Locate every line in the items below that contains the word "Which", and copy each of those lines. Case counts.

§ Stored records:
======

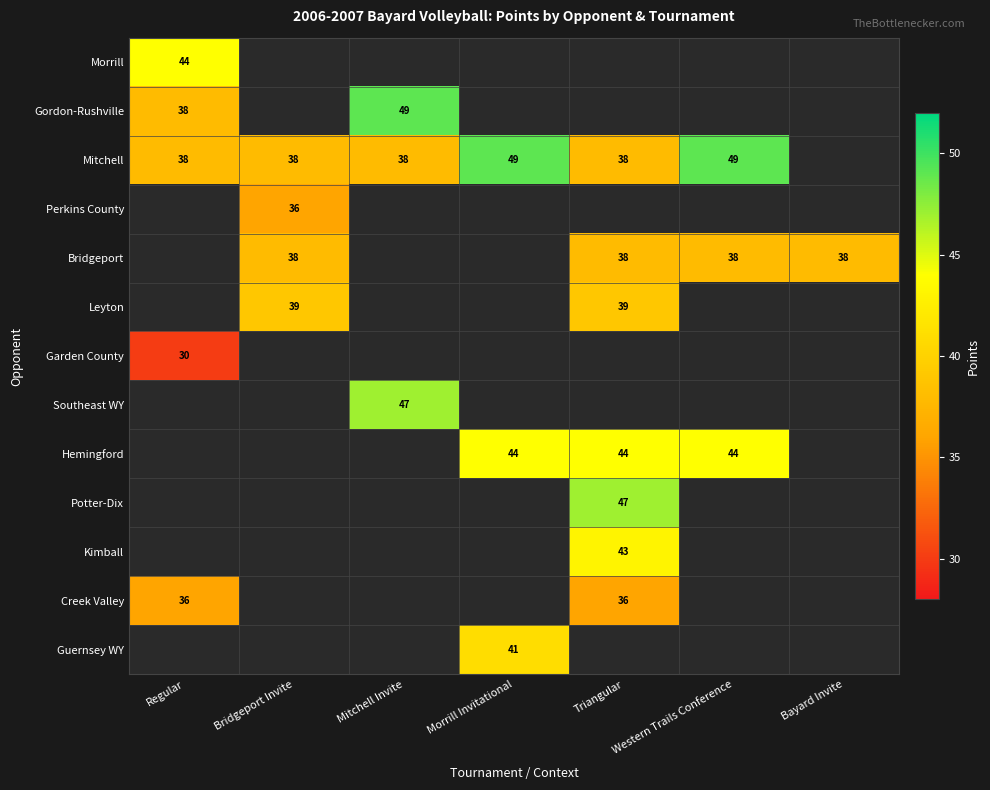

Which series has the largest range (max minus min)?

Gordon-Rushville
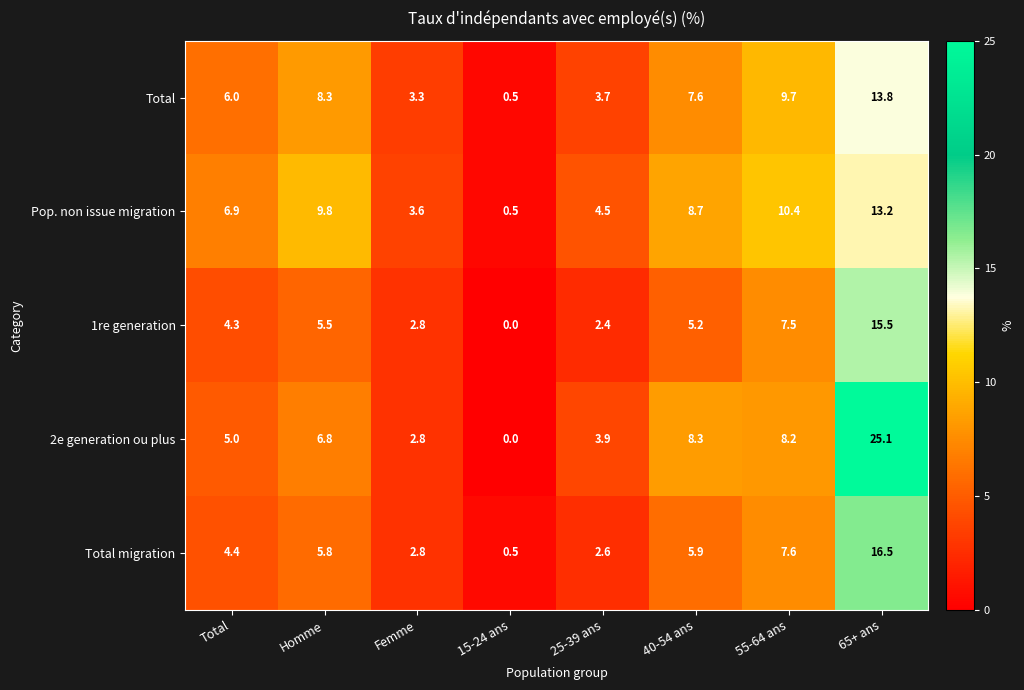

True or false: Total migration has a value of 5.8 at Homme.

True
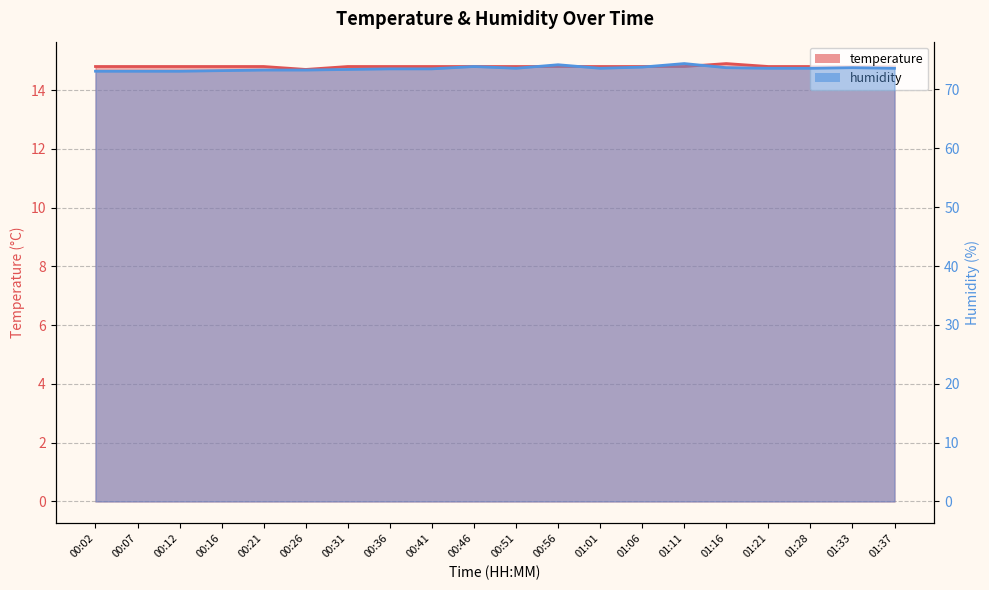

Which category has the lowest value in the temperature series?

00:26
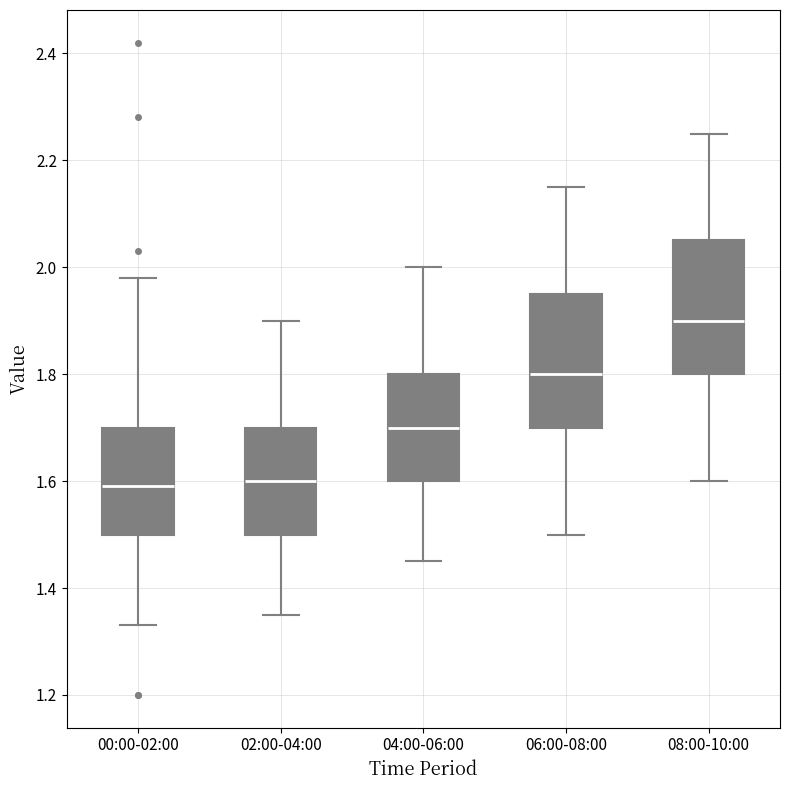

Where does the median line of the box for 00:00-02:00 sit on the y-axis? The values are not printed on the chart, so give them approximately, as read against the axis.

1.60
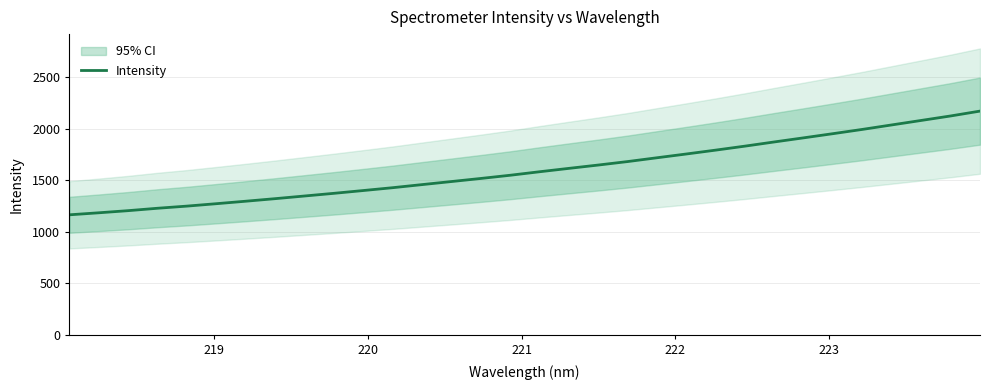

How many lines are shown in the chart?

1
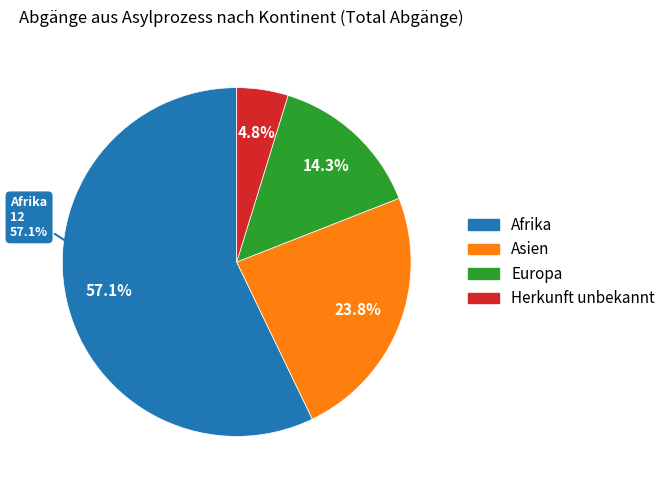

True or false: Herkunft unbekannt accounts for 5% of the total.

True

======

§ REPLY TO THE TASK:
Which series has the largest range (max minus min)?
Which category has the lowest value in the temperature series?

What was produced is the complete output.